Data extracted from a collection:
######
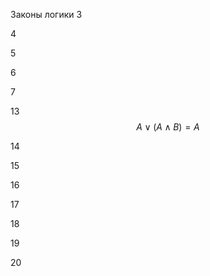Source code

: Законы логики
3



4



5



6


7


13
$$ A \vee (A \wedge B)=A $$

14


15


16


17


18


19


20


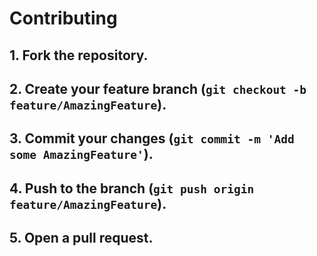 # Contributing

## 1. Fork the repository.
## 2. Create your feature branch (`git checkout -b feature/AmazingFeature`).
## 3. Commit your changes (`git commit -m 'Add some AmazingFeature'`).
## 4. Push to the branch (`git push origin feature/AmazingFeature`).
## 5. Open a pull request.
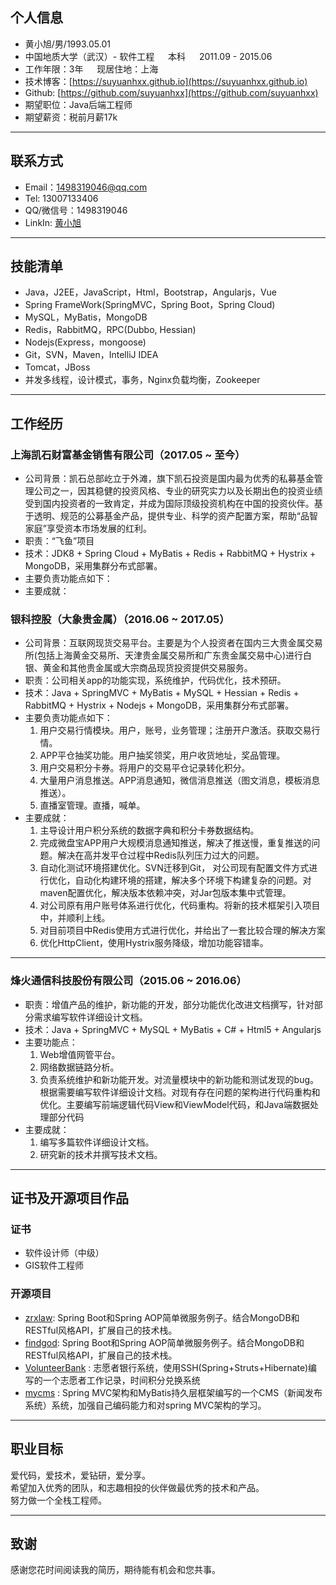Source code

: ## 个人信息
- 黄小旭/男/1993.05.01  
- 中国地质大学（武汉）- 软件工程 &emsp; 本科 &emsp; 2011.09 - 2015.06
- 工作年限：3年 &emsp; 现居住地：上海
- 技术博客：[https://suyuanhxx.github.io](https://suyuanhxx.github.io)
- Github: [https://github.com/suyuanhxx](https://github.com/suyuanhxx)
- 期望职位：Java后端工程师 
- 期望薪资：税前月薪17k

---

## 联系方式
- Email：1498319046@qq.com
- Tel: 13007133406
- QQ/微信号：1498319046
- LinkIn: [黄小旭](https://linkedin.com/in/小旭-黄-7b0b19b4)

---

## 技能清单
- Java，J2EE，JavaScript，Html，Bootstrap，Angularjs，Vue
- Spring FrameWork(SpringMVC，Spring Boot，Spring Cloud)
- MySQL，MyBatis，MongoDB
- Redis，RabbitMQ，RPC(Dubbo, Hessian)
- Nodejs(Express，mongoose)
- Git，SVN，Maven，IntelliJ IDEA
- Tomcat，JBoss
- 并发多线程，设计模式，事务，Nginx负载均衡，Zookeeper

---

## 工作经历
### 上海凯石财富基金销售有限公司（2017.05 ~ 至今）
- 公司背景：凯石总部屹立于外滩，旗下凯石投资是国内最为优秀的私募基金管理公司之一，因其稳健的投资风格、专业的研究实力以及长期出色的投资业绩受到国内投资者的一致肯定，并成为国际顶级投资机构在中国的投资伙伴。基于透明、规范的公募基金产品，提供专业、科学的资产配置方案，帮助“品智家庭”享受资本市场发展的红利。
- 职责：“飞鱼”项目
- 技术：JDK8 + Spring Cloud + MyBatis + Redis + RabbitMQ + Hystrix + MongoDB，采用集群分布式部署。
- 主要负责功能点如下：
- 主要成就：


### 银科控股（大象贵金属）（2016.06 ~ 2017.05）
- 公司背景：互联网现货交易平台。主要是为个人投资者在国内三大贵金属交易所(包括上海黄金交易所、天津贵金属交易所和广东贵金属交易中心)进行白银、黄金和其他贵金属或大宗商品现货投资提供交易服务。
- 职责：公司相关app的功能实现，系统维护，代码优化，技术预研。
- 技术：Java + SpringMVC + MyBatis + MySQL + Hessian + Redis + RabbitMQ + Hystrix + Nodejs + MongoDB，采用集群分布式部署。
- 主要负责功能点如下：
    1. 用户交易行情模块。用户，账号，业务管理；注册开户激活。获取交易行情。
    2. APP平仓抽奖功能。用户抽奖领奖，用户收货地址，奖品管理。
    3. 用户交易积分卡券。将用户的交易平仓记录转化积分。
    4. 大量用户消息推送。APP消息通知，微信消息推送（图文消息，模板消息推送）。
    5. 直播室管理。直播，喊单。
- 主要成就：
    1. 主导设计用户积分系统的数据字典和积分卡券数据结构。
    2. 完成微盘宝APP用户大规模消息通知推送，解决了推送慢，重复推送的问题。解决在高并发平仓过程中Redis队列压力过大的问题。
    3. 自动化测试环境搭建优化。SVN迁移到Git， 对公司现有配置文件方式进行优化，自动化构建环境的搭建，解决多个环境下构建复杂的问题。对maven配置优化，解决版本依赖冲突，对Jar包版本集中式管理。
    4. 对公司原有用户账号体系进行优化，代码重构。将新的技术框架引入项目中，并顺利上线。
    5. 对目前项目中Redis使用方式进行优化，并给出了一套比较合理的解决方案
    6. 优化HttpClient，使用Hystrix服务降级，增加功能容错率。

---

### 烽火通信科技股份有限公司（2015.06 ~ 2016.06）
- 职责：增值产品的维护，新功能的开发，部分功能优化改进文档撰写，针对部分需求编写软件详细设计文档。
- 技术：Java + SpringMVC + MySQL + MyBatis + C# + Html5 + Angularjs
- 主要功能点：
    1. Web增值网管平台。
    2. 网络数据链路分析。
    3. 负责系统维护和新功能开发。对流量模块中的新功能和测试发现的bug。根据需要编写软件详细设计文档。对现有存在问题的架构进行代码重构和优化。主要编写前端逻辑代码View和ViewModel代码，和Java端数据处理部分代码
- 主要成就：
    1. 编写多篇软件详细设计文档。
    2. 研究新的技术并撰写技术文档。

---

## 证书及开源项目作品
### 证书
- 软件设计师（中级）
- GIS软件工程师

### 开源项目
- [zrxlaw](https://github.com/suyuanhxx/zrxlaw): Spring Boot和Spring AOP简单微服务例子。结合MongoDB和RESTful风格API，扩展自己的技术栈。
- [findgod](https://github.com/suyuanhxx/findgod): Spring Boot和Spring AOP简单微服务例子。结合MongoDB和RESTful风格API，扩展自己的技术栈。
- [VolunteerBank](https://github.com/suyuanhxx/VolunteerBank) : 志愿者银行系统，使用SSH(Spring+Struts+Hibernate)编写的一个志愿者工作记录，时间积分兑换系统
- [mycms](https://github.com/suyuanhxx/mycms) : Spring MVC架构和MyBatis持久层框架编写的一个CMS（新闻发布系统）系统，加强自己编码能力和对spring MVC架构的学习。

---

## 职业目标  
爱代码，爱技术，爱钻研，爱分享。  
希望加入优秀的团队，和志趣相投的伙伴做最优秀的技术和产品。  
努力做一个全栈工程师。

---

## 致谢
感谢您花时间阅读我的简历，期待能有机会和您共事。

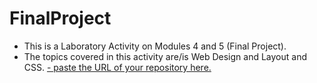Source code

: # FinalProject
- This is a Laboratory Activity on Modules 4 and 5 (Final Project).
 - The topics covered in this activity are/is Web Design and Layout and CSS.
 [- paste the URL of your repository here.](https://github.com/SimonaAmparoLRoda/FinalProject)
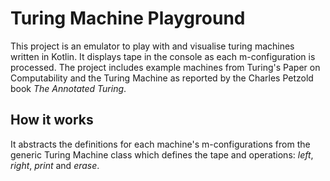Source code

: # Turing Machine Playground
This project is an emulator to play with and visualise turing machines written in Kotlin.
It displays tape in the console as each m-configuration is processed.
The project includes example machines from Turing's Paper on Computability and the Turing Machine as reported by the Charles Petzold book *The Annotated Turing*.
## How it works
It abstracts the definitions for each machine's m-configurations from the generic Turing Machine class which defines the tape and operations: *left*, *right*, *print* and *erase*. 
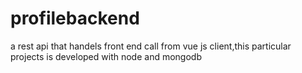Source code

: # profilebackend

a rest api that handels front end call from vue js client,this particular projects is developed with node and mongodb
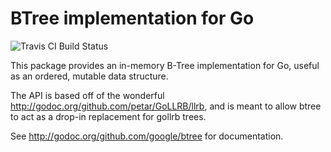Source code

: # BTree implementation for Go

![Travis CI Build Status](https://api.travis-ci.org/google/btree.svg?branch=master)

This package provides an in-memory B-Tree implementation for Go, useful as
an ordered, mutable data structure.

The API is based off of the wonderful
http://godoc.org/github.com/petar/GoLLRB/llrb, and is meant to allow btree to
act as a drop-in replacement for gollrb trees.

See http://godoc.org/github.com/google/btree for documentation.
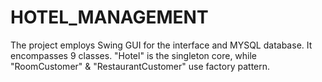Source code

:# HOTEL_MANAGEMENT
The project employs Swing GUI for the interface and MYSQL database. It encompasses 9 classes. "Hotel" is the singleton core, while "RoomCustomer" &amp; "RestaurantCustomer" use factory pattern.
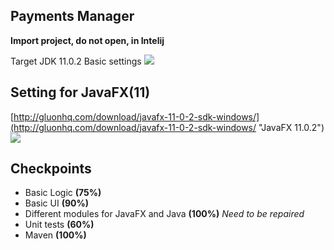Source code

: ## Payments Manager ##
**Import project, do not open, in Intelij**

Target JDK 11.0.2
Basic settings
![](https://i.ibb.co/QNXKkqx/compiler.png)

## **Setting for JavaFX(11)** ##
[http://gluonhq.com/download/javafx-11-0-2-sdk-windows/](http://gluonhq.com/download/javafx-11-0-2-sdk-windows/ "JavaFX 11.0.2")
![](https://i.ibb.co/j8NkkkY/setting.jpg)
## Checkpoints ##
- Basic Logic **(75%)**
- Basic UI **(90%)**
- Different modules for JavaFX and Java **(100%)** *Need to be repaired*
- Unit tests **(60%)**
- Maven **(100%)**


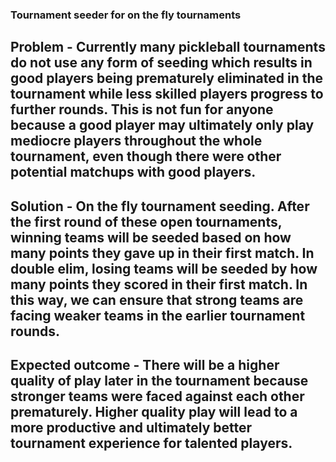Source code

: ### Tournament seeder for on the fly tournaments

## Problem - Currently many pickleball tournaments do not use any form of seeding which results in good players being prematurely eliminated in the tournament while less skilled players progress to further rounds. This is not fun for anyone because a good player may ultimately only play mediocre players throughout the whole tournament, even though there were other potential matchups with good players.

## Solution - On the fly tournament seeding. After the first round of these open tournaments, winning teams will be seeded based on how many points they gave up in their first match. In double elim, losing teams will be seeded by how many points they scored in their first match. In this way, we can ensure that strong teams are facing weaker teams in the earlier tournament rounds.

## Expected outcome - There will be a higher quality of play later in the tournament because stronger teams were faced against each other prematurely. Higher quality play will lead to a more productive and ultimately better tournament experience for talented players.

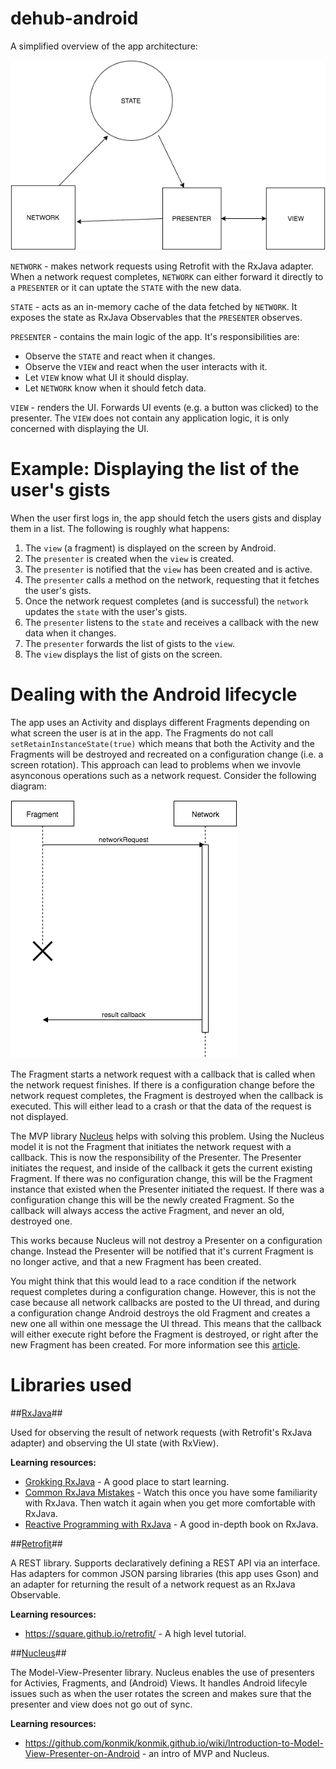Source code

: # dehub-android

A simplified overview of the app architecture:

![alt tag](docs/overview.png)

``NETWORK`` - makes network requests using Retrofit with the RxJava adapter. When a network request completes, ``NETWORK`` can either forward it directly to a ``PRESENTER`` or it can uptate the ``STATE`` with the new data.

``STATE`` - acts as an in-memory cache of the data fetched by ``NETWORK``. It exposes the state as RxJava Observables that the ``PRESENTER`` observes.

``PRESENTER`` - contains the main logic of the app. It's responsibilities are:
* Observe the ``STATE`` and react when it changes.
* Observe the ``VIEW`` and react when the user interacts with it.
* Let ``VIEW`` know what UI it should display.
* Let ``NETWORK`` know when it should fetch data.

``VIEW`` - renders the UI. Forwards UI events (e.g. a button was clicked) to the presenter. The ``VIEW`` does not contain any application logic, it is only concerned with displaying the UI.

# Example: Displaying the list of the user's gists

When the user first logs in, the app should fetch the users gists and display them in a list. The following is roughly what happens:

1. The ``view`` (a fragment) is displayed on the screen by Android.
2. The ``presenter`` is created when the ``view`` is created.
3. The ``presenter`` is notified that the ``view`` has been created and is active.
4. The ``presenter`` calls a method on the network, requesting that it fetches the user's gists.
5. Once the network request completes (and is successful) the ``network`` updates the ``state`` with the user's gists.
6. The ``presenter`` listens to the ``state`` and receives a callback with the new data when it changes.
7. The ``presenter`` forwards the list of gists to the ``view``.
8. The ``view`` displays the list of gists on the screen.

# Dealing with the Android lifecycle

The app uses an Activity and displays different Fragments depending on what screen the user is at in the app. The Fragments do not call ``setRetainInstanceState(true)`` which means that both the Activity and the Fragments will be destroyed and recreated on a configuration change (i.e. a screen rotation). This approach can lead to problems when we invovle asynconous operations such as a network request. Consider the following diagram:

![alt tag](docs/lifecycle_network.png)

The Fragment starts a network request with a callback that is called when the network request finishes. If there is a configuration change before the network request completes, the Fragment is destroyed when the callback is executed. This will either lead to a crash or that the data of the request is not displayed.

The MVP library [Nucleus](https://github.com/konmik/nucleus) helps with solving this problem. Using the Nucleus model it is not the Fragment that initiates the network request with a callback. This is now the responsibility of the Presenter. The Presenter initiates the request, and inside of the callback it gets the current existing Fragment. If there was no configuration change, this will be the Fragment instance that existed when the Presenter initiated the request. If there was a configuration change this will be the newly created Fragment. So the callback will always access the active Fragment, and never an old, destroyed one.

This works because Nucleus will not destroy a Presenter on a configuration change. Instead the Presenter will be notified that it's current Fragment is no longer active, and that a new Fragment has been created.

You might think that this would lead to a race condition if the network request completes during a configuration change. However, this is not the case because all network callbacks are posted to the UI thread, and during a configuration change Android destroys the old Fragment and creates a new one all within one message the UI thread. This means that the callback will either execute right before the Fragment is destroyed, or right after the new Fragment has been created. For more information see this [article](https://medium.com/square-corner-blog/a-journey-on-the-android-main-thread-lifecycle-bits-d916bc1ee6b2#.v2mcyfn10).

# Libraries used

##[RxJava](https://github.com/ReactiveX/RxJava)##

Used for observing the result of network requests (with Retrofit's RxJava adapter) and observing the UI state (with RxView).

__Learning resources:__
* [Grokking RxJava](http://blog.danlew.net/2014/09/15/grokking-rxjava-part-1/) - A good place to start learning.
* [Common RxJava Mistakes](https://www.youtube.com/watch?v=QdmkXL7XikQ) - Watch this once you have some familiarity with RxJava. Then watch it again when you get more comfortable with RxJava.
* [Reactive Programming with RxJava](http://shop.oreilly.com/product/0636920042228.do) - A good in-depth book on RxJava.

##[Retrofit](https://github.com/square/retrofit)##

A REST library. Supports declaratively defining a REST API via an interface. Has adapters for common JSON parsing libraries (this app uses Gson) and an adapter for returning the result of a network request as an RxJava Observable.

__Learning resources:__
* https://square.github.io/retrofit/ - A high level tutorial.

##[Nucleus](https://github.com/konmik/nucleus)##

The Model-View-Presenter library. Nucleus enables the use of presenters for Activies, Fragments, and (Android) Views. It handles Android lifecyle issues such as when the user rotates the screen and makes sure that the presenter and view does not go out of sync.

__Learning resources:__
* https://github.com/konmik/konmik.github.io/wiki/Introduction-to-Model-View-Presenter-on-Android - an intro of MVP and Nucleus.











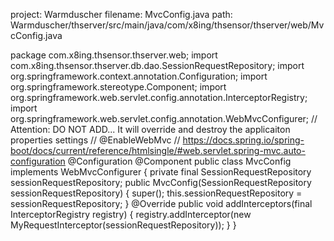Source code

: project: Warmduscher
filename: MvcConfig.java
path: Warmduscher/thserver/src/main/java/com/x8ing/thsensor/thserver/web/MvcConfig.java

package com.x8ing.thsensor.thserver.web;
import com.x8ing.thsensor.thserver.db.dao.SessionRequestRepository;
import org.springframework.context.annotation.Configuration;
import org.springframework.stereotype.Component;
import org.springframework.web.servlet.config.annotation.InterceptorRegistry;
import org.springframework.web.servlet.config.annotation.WebMvcConfigurer;
// Attention: DO NOT ADD... It will override and destroy the applicaiton properties settings
// @EnableWebMvc
// https://docs.spring.io/spring-boot/docs/current/reference/htmlsingle/#web.servlet.spring-mvc.auto-configuration
@Configuration
@Component
public class MvcConfig implements WebMvcConfigurer {
    private final SessionRequestRepository sessionRequestRepository;
    public MvcConfig(SessionRequestRepository sessionRequestRepository) {
        super();
        this.sessionRequestRepository = sessionRequestRepository;
    }
    @Override
    public void addInterceptors(final InterceptorRegistry registry) {
        registry.addInterceptor(new MyRequestInterceptor(sessionRequestRepository));
    }
}
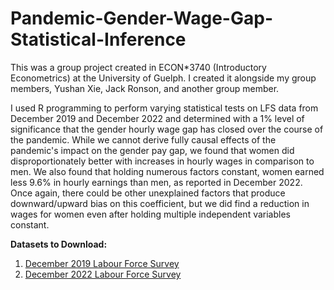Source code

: # Pandemic-Gender-Wage-Gap-Statistical-Inference

This was a group project created in ECON*3740 (Introductory Econometrics) at the University of Guelph. I created it alongside my group members, Yushan Xie, Jack Ronson, and another group member.  

I used R programming to perform varying statistical tests on LFS data from December 2019 and December 2022 and determined with a 1% level of significance that the gender 
hourly wage gap has closed over the course of the pandemic. While we cannot derive fully causal effects of the pandemic's impact on the gender pay gap, we found that women did 
disproportionately better with increases in hourly wages in comparison to men. We also found that holding numerous factors constant, women earned less 9.6% in hourly earnings than men, as reported in December 2022. Once again, there could be other unexplained factors that produce downward/upward bias on this coefficient, but we did find a reduction in wages for women even after holding multiple independent variables constant.

**Datasets to Download:**
1. [December 2019 Labour Force Survey](http://odesi2.scholarsportal.info/webview/index.jsp?v=2&previousmode=table&regMod=corr&analysismode=table&study=http%3A%2F%2F142.150.190.128%3A80%2Fobj%2FfStudy%2FLFS-71M0001-E-2019-December&mode=documentation&top=yes)
2. [December 2022 Labour Force Survey](http://odesi2.scholarsportal.info/webview/index.jsp?v=2&previousmode=download&node=0&regMod=corr&analysismode=download&study=http%3A%2F%2F142.150.190.128%3A80%2Fobj%2FfStudy%2FLFS-71M0001-E-2022-December&mode=documentation&top=yes)
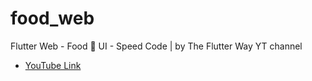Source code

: # food_web

Flutter Web - Food 🥘 UI - Speed Code | by The Flutter Way YT channel

- [YouTube Link](https://www.youtube.com/watch?v=E6fLm5XlJDY&)
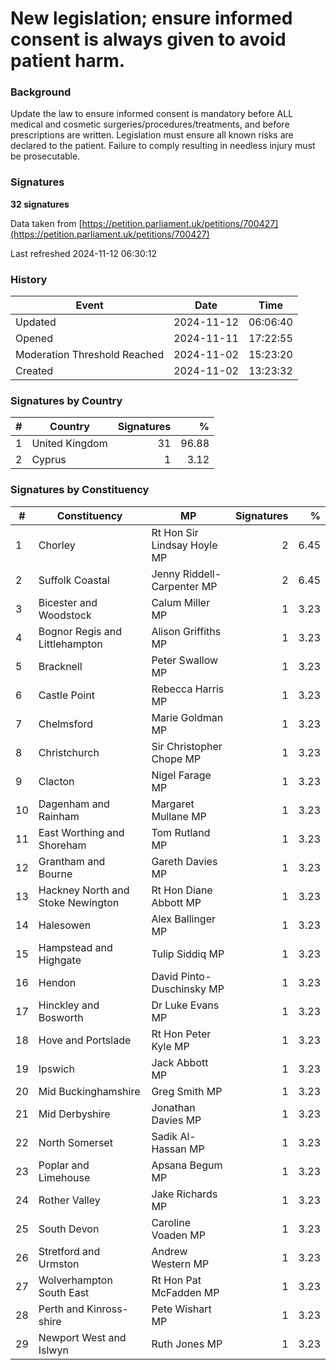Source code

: # New legislation; ensure informed consent is always given to avoid patient harm.

### Background

Update the law to ensure informed consent is mandatory before ALL medical and cosmetic surgeries/procedures/treatments, and before prescriptions are written. Legislation must ensure all known risks are declared to the patient. Failure to comply resulting in needless injury must be prosecutable.

### Signatures

**32 signatures**

Data taken from [https://petition.parliament.uk/petitions/700427](https://petition.parliament.uk/petitions/700427)

Last refreshed 2024-11-12 06:30:12

### History

| Event | Date | Time |
| - | - | - |
| Updated | 2024-11-12 | 06:06:40 |
| Opened | 2024-11-11 | 17:22:55 |
| Moderation Threshold Reached | 2024-11-02 | 15:23:20 |
| Created | 2024-11-02 | 13:23:32 |

### Signatures by Country

| # | Country | Signatures | % |
| - | - | -: | -: |
| 1 | United Kingdom | 31 | 96.88 |
| 2 | Cyprus | 1 | 3.12 |

### Signatures by Constituency

| # | Constituency | MP | Signatures | % |
| - | - | - | -: | -: |
| 1 | Chorley | Rt Hon Sir Lindsay Hoyle MP | 2 | 6.45 |
| 2 | Suffolk Coastal | Jenny Riddell-Carpenter MP | 2 | 6.45 |
| 3 | Bicester and Woodstock | Calum Miller MP | 1 | 3.23 |
| 4 | Bognor Regis and Littlehampton | Alison Griffiths MP | 1 | 3.23 |
| 5 | Bracknell | Peter Swallow MP | 1 | 3.23 |
| 6 | Castle Point | Rebecca Harris MP | 1 | 3.23 |
| 7 | Chelmsford | Marie Goldman MP | 1 | 3.23 |
| 8 | Christchurch | Sir Christopher Chope MP | 1 | 3.23 |
| 9 | Clacton | Nigel Farage MP | 1 | 3.23 |
| 10 | Dagenham and Rainham | Margaret Mullane MP | 1 | 3.23 |
| 11 | East Worthing and Shoreham | Tom Rutland MP | 1 | 3.23 |
| 12 | Grantham and Bourne | Gareth Davies MP | 1 | 3.23 |
| 13 | Hackney North and Stoke Newington | Rt Hon Diane Abbott MP | 1 | 3.23 |
| 14 | Halesowen | Alex Ballinger MP | 1 | 3.23 |
| 15 | Hampstead and Highgate | Tulip Siddiq MP | 1 | 3.23 |
| 16 | Hendon | David Pinto-Duschinsky MP | 1 | 3.23 |
| 17 | Hinckley and Bosworth | Dr Luke Evans MP | 1 | 3.23 |
| 18 | Hove and Portslade | Rt Hon Peter Kyle MP | 1 | 3.23 |
| 19 | Ipswich | Jack Abbott MP | 1 | 3.23 |
| 20 | Mid Buckinghamshire | Greg Smith MP | 1 | 3.23 |
| 21 | Mid Derbyshire | Jonathan Davies MP | 1 | 3.23 |
| 22 | North Somerset | Sadik Al-Hassan MP | 1 | 3.23 |
| 23 | Poplar and Limehouse | Apsana Begum MP | 1 | 3.23 |
| 24 | Rother Valley | Jake Richards MP | 1 | 3.23 |
| 25 | South Devon | Caroline Voaden MP | 1 | 3.23 |
| 26 | Stretford and Urmston | Andrew Western MP | 1 | 3.23 |
| 27 | Wolverhampton South East | Rt Hon Pat McFadden MP | 1 | 3.23 |
| 28 | Perth and Kinross-shire | Pete Wishart MP | 1 | 3.23 |
| 29 | Newport West and Islwyn | Ruth Jones MP | 1 | 3.23 |
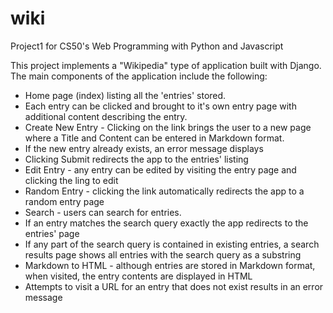# wiki
Project1 for CS50's Web Programming with Python and Javascript

This project implements a "Wikipedia" type of application built with Django.
The main components of the application include the following:
- Home page (index) listing all the 'entries' stored.
-   Each entry can be clicked and brought to it's own entry page with additional content describing the entry.
- Create New Entry - Clicking on the link brings the user to a new page where a Title and Content can be entered in Markdown format.
-   If the new entry already exists, an error message displays
-   Clicking Submit redirects the app to the entries' listing
- Edit Entry - any entry can be edited by visiting the entry page and clicking the ling to edit
- Random Entry - clicking the link automatically redirects the app to a random entry page
- Search - users can search for entries.
-   If an entry matches the search query exactly the app redirects to the entries' page
-   If any part of the search query is contained in existing entries, a search results page shows all entries with the search query as a substring
- Markdown to HTML - although entries are stored in Markdown format, when visited, the entry contents are displayed in HTML
- Attempts to visit a URL for an entry that does not exist results in an error message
######
Exercise details –
Every line above from the line with "screen by Android." to the line with "# Dealing with the Android lifecycle", both included, must be reproduced exactly, and no other line may appear.

Task output –
1. The ``view`` (a fragment) is displayed on the screen by Android.
2. The ``presenter`` is created when the ``view`` is created.
3. The ``presenter`` is notified that the ``view`` has been created and is active.
4. The ``presenter`` calls a method on the network, requesting that it fetches the user's gists.
5. Once the network request completes (and is successful) the ``network`` updates the ``state`` with the user's gists.
6. The ``presenter`` listens to the ``state`` and receives a callback with the new data when it changes.
7. The ``presenter`` forwards the list of gists to the ``view``.
8. The ``view`` displays the list of gists on the screen.

# Dealing with the Android lifecycle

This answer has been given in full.